--- The input Enclosed Below ---
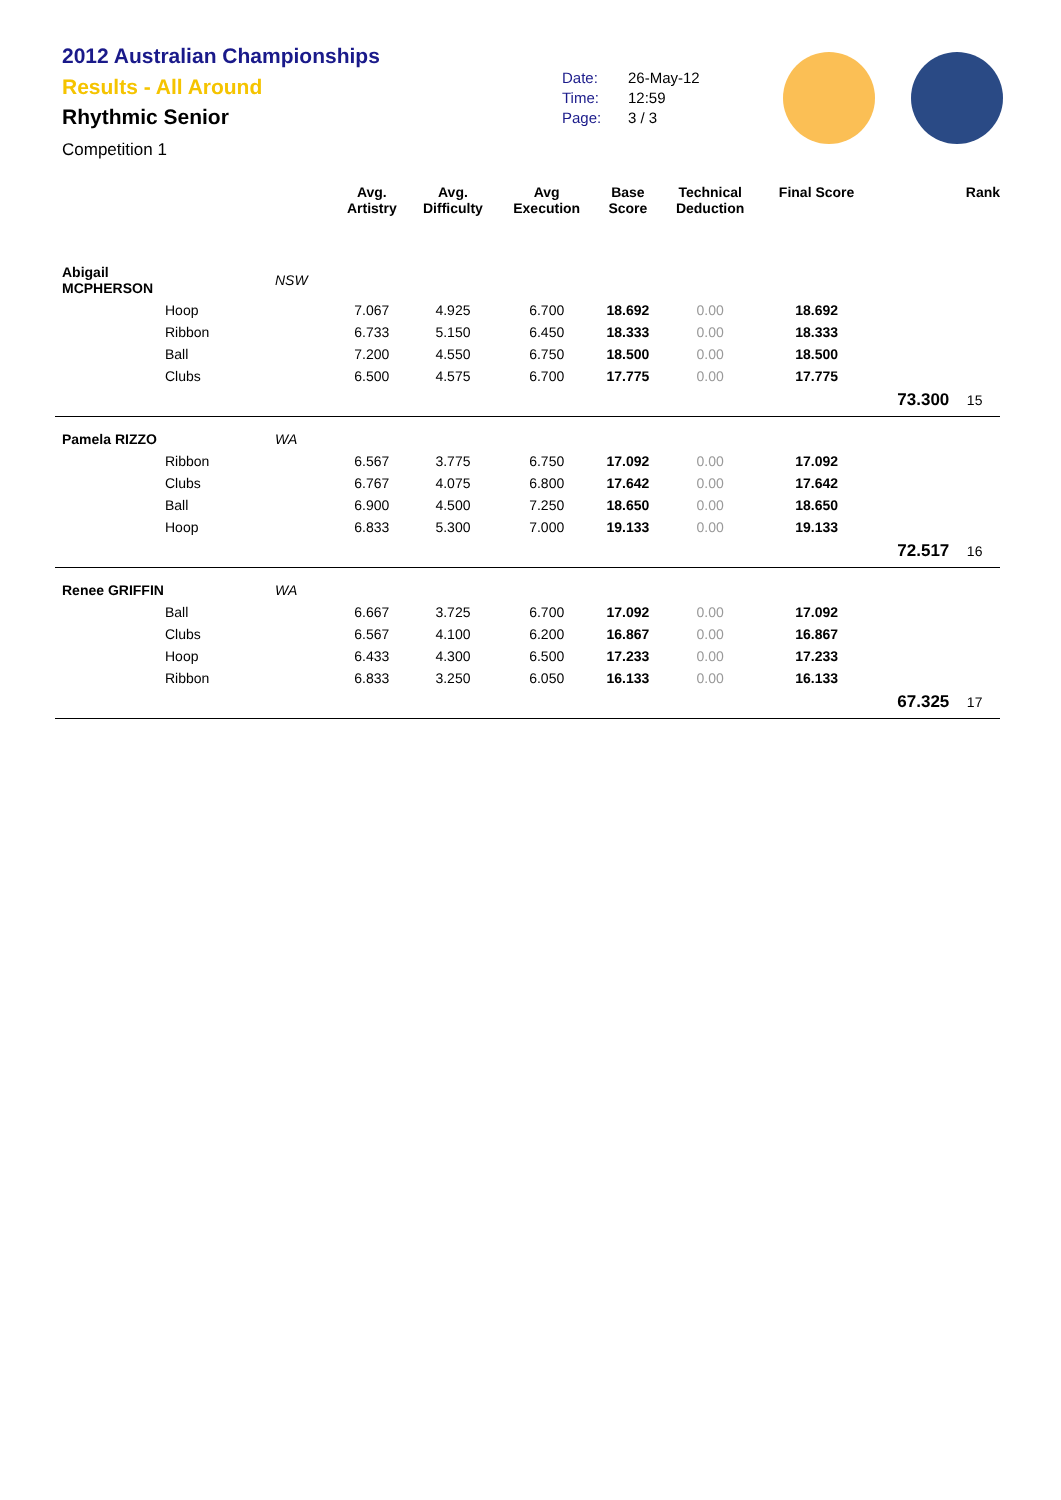2012 Australian Championships
Results - All Around
Rhythmic Senior
Competition 1
Date: 26-May-12
Time: 12:59
Page: 3 / 3
| | | | Avg. Artistry | Avg. Difficulty | Avg Execution | Base Score | Technical Deduction | Final Score | | Rank |
| --- | --- | --- | --- | --- | --- | --- | --- | --- | --- | --- |
| Abigail MCPHERSON | | NSW | | | | | | | | |
| | Hoop | | 7.067 | 4.925 | 6.700 | 18.692 | 0.00 | 18.692 | | |
| | Ribbon | | 6.733 | 5.150 | 6.450 | 18.333 | 0.00 | 18.333 | | |
| | Ball | | 7.200 | 4.550 | 6.750 | 18.500 | 0.00 | 18.500 | | |
| | Clubs | | 6.500 | 4.575 | 6.700 | 17.775 | 0.00 | 17.775 | | |
| | | | | | | | | | 73.300 | 15 |
| Pamela RIZZO | | WA | | | | | | | | |
| | Ribbon | | 6.567 | 3.775 | 6.750 | 17.092 | 0.00 | 17.092 | | |
| | Clubs | | 6.767 | 4.075 | 6.800 | 17.642 | 0.00 | 17.642 | | |
| | Ball | | 6.900 | 4.500 | 7.250 | 18.650 | 0.00 | 18.650 | | |
| | Hoop | | 6.833 | 5.300 | 7.000 | 19.133 | 0.00 | 19.133 | | |
| | | | | | | | | | 72.517 | 16 |
| Renee GRIFFIN | | WA | | | | | | | | |
| | Ball | | 6.667 | 3.725 | 6.700 | 17.092 | 0.00 | 17.092 | | |
| | Clubs | | 6.567 | 4.100 | 6.200 | 16.867 | 0.00 | 16.867 | | |
| | Hoop | | 6.433 | 4.300 | 6.500 | 17.233 | 0.00 | 17.233 | | |
| | Ribbon | | 6.833 | 3.250 | 6.050 | 16.133 | 0.00 | 16.133 | | |
| | | | | | | | | | 67.325 | 17 |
--- End of Enclosed The input ---
*What to produce*
When the line with "Score | | Rank |" is reached in the data above, start copying there, and copy each line exactly until the line with "17.775 | | |" has been copied; copy nothing else.

*Reply*
| | | | Avg. Artistry | Avg. Difficulty | Avg Execution | Base Score | Technical Deduction | Final Score | | Rank |
| --- | --- | --- | --- | --- | --- | --- | --- | --- | --- | --- |
| Abigail MCPHERSON | | NSW | | | | | | | | |
| | Hoop | | 7.067 | 4.925 | 6.700 | 18.692 | 0.00 | 18.692 | | |
| | Ribbon | | 6.733 | 5.150 | 6.450 | 18.333 | 0.00 | 18.333 | | |
| | Ball | | 7.200 | 4.550 | 6.750 | 18.500 | 0.00 | 18.500 | | |
| | Clubs | | 6.500 | 4.575 | 6.700 | 17.775 | 0.00 | 17.775 | | |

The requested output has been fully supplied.